Why the Democrats are talking about Tulsi Gabbard
FOR EVIDENCE OF how stupid the Democrats still are about finding a presidential candidate who can defeat Donald Trump, consider the uproar over Tulsi Gabbard. The four-term congressman from Hawaii, the first Hindu American elected to the House of Representatives, is an Iraq war veteran who has at times been described as a rising star in the party. But this year, competing in a field full of hopefuls to become the Democratic nominee, she appears to be little more than a minor runner who was destined to be knocked out early.
On several measures Ms. Gabbard looks weak. She only averages 1% in national polls; gamblers on online betting sites will give her a 2% chance of being nominated. Eleven Democrats raised more from donors than she received in the third quarter. She failed to qualify for the third Democratic debate in September and is unlikely to enter the fifth in November. In the three televised debates she attended, she spoke very little. Her most notable policy is opposition to American involvement in what she calls “regime change wars.” But she is widely portrayed as an apologist for America’s enemies and has been forced to deny that she is a “Russian asset”. What she is famous for – meeting Syrian dictator Bashar al-Assad in 2017; She has since spoken out for war criminals – unlikely to surprise many voters.
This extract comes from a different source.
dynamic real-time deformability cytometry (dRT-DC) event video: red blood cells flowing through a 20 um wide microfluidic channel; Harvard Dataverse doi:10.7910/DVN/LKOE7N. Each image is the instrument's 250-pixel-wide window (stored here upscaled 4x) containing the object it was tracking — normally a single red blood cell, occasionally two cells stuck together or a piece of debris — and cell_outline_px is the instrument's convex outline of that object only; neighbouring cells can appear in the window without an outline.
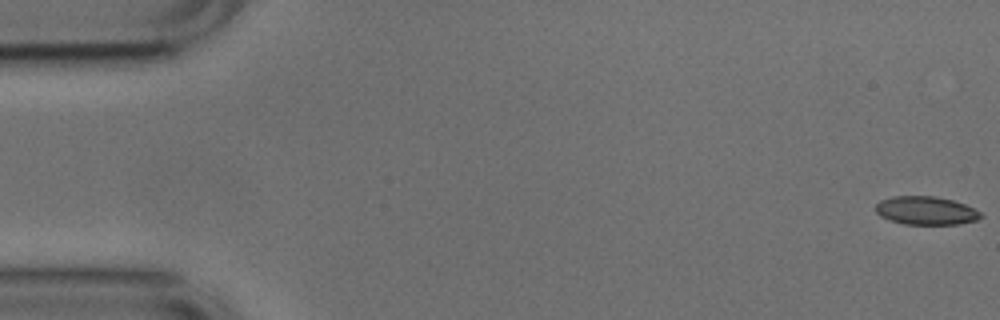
{"species": "common noctule bat (a hibernating species)", "species_latin": "Nyctalus noctula", "temperature_condition": "cold", "stored_images_in_passage": 9, "camera_frame_rate_fps": 3000, "um_per_image_px": 0.085, "animal": {"sex": "male", "body_mass_g": 17.9, "forearm_length_mm": 54.2}, "frame": {"image": 1, "passage_image": 1, "time_ms": 0.0, "image_size_px": [1000, 320], "cell_outline_px": [[984, 216], [976, 220], [960, 224], [904, 224], [880, 216], [876, 212], [876, 204], [880, 200], [892, 196], [936, 196], [952, 200], [964, 204], [980, 212]], "centroid_in_image_um": [78.7, 17.89], "position_along_channel_um": 6.3, "area_um2": 17.28}}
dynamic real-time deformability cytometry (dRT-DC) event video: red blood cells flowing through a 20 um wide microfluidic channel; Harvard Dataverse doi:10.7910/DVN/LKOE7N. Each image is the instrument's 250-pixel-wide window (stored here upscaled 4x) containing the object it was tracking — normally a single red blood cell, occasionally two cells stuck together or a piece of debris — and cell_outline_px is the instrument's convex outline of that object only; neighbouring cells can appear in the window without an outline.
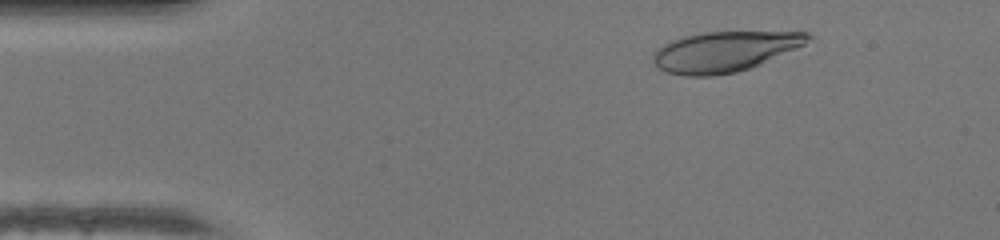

So the fact that Ms. Gabbard has gained a lot of attention in the last few days, especially thanks to Hillary Clinton, is good news for the conference. Mrs. Clinton, apparently referring to Ms. Gabbard, warned earlier this month that Republicans are “grooming” an incumbent Democratic primary candidate to run as a third-party spoiler. party in 2020. She said that Russia, by spending on social media activities and more, would be more than happy to support such a candidate, if that would help keep Mr. Trump in office . In that context, she also attacked the Green Party candidate in 2016, Jill Stein, calling her a total “Russian asset”. In fact she tried to ‘ to blame the environmentalist for her own loss to Mr Trump.
That has fueled an argument that has benefited Ms. Gabbard – who is more than happy to stand up to the “establishment” Democrats that Mrs. Clinton represents. In the 2016 primaries Ms. Gabbard supported Bernie Sanders, a leftist outsider. The congresswoman has highlighted sharp divisions that remain among Democrats, responding to Mrs Clinton by calling her the “queen of thugs, including corruption “. She appeared on Fox News and criticized the way the Democrats were conducting their impeachment inquiry. All of that will please the Republicans. Ms. Gabbard has also said she will not run for Congress in 2020, so she can focus on her presidential bid. Some believe she is open to a third-party run next year.
Ms. Gabbard has adamantly said she is not interested in one. But politicians can change their minds. And she is at least open to creating close relationships with some partners abroad. After presenting herself as a proud Hindu early in her political career, she forged close ties with Hindu nationalist politicians in India. She is proud to present her most prized personal possession – a copy of the Bhagavad Gita – to the prime minister, Narendra Modi, whom she praised. And among the most enthusiastic donors since her political career began are members of the Hindu nationalist movement in America, several with close ties to India’s ruling party.
But it’s hard to see why any self-confident Democrat would consider Ms. Gabbard a real threat. Third-party candidates don’t necessarily hurt Democrats any more than they hurt Republicans. The idea that Ms. Stein’s Green votes really cost the Democrats victory in 2016 does not stand up at all. It is true that Mr. Trump won the Midwestern swing states of Michigan, Pennsylvania and Wisconsin with a narrower margin than the Green votes cast in those states. But it is wrong to think – as some commentators have – that all those Green voters, otherwise, would have supported the Democrat. The biggest problem in such states for the Democrats was how many of their traditional supporters stayed at home (or bowed to Mr. Trump) rather than voting for Mrs. ph Clinton, who they saw as a flawed candidate. It was low voter turnout for the Democrats, not the candidacy of the independents, that cost the Midwestern states to the Democrats.
What may be more important about the spat, then, is the way it illuminates divisions among Democrats. Voters on the left of the party may stay home if they feel that party leaders have unfairly silenced dissenting voices, such as Ms. Gabbard’s, just as some ‘ feel that Mr. Sanders was treated unfairly in 2016. The big test for the Democrats is to find a way to settle. on a candidate without disturbing the wing of the party. If the supporters of the party remain focused on opposing Mr. Trump that will be easier. The more Democrats reopen past squabbles, or issue warnings about third-party opponents, the more likely the resentment will pile up.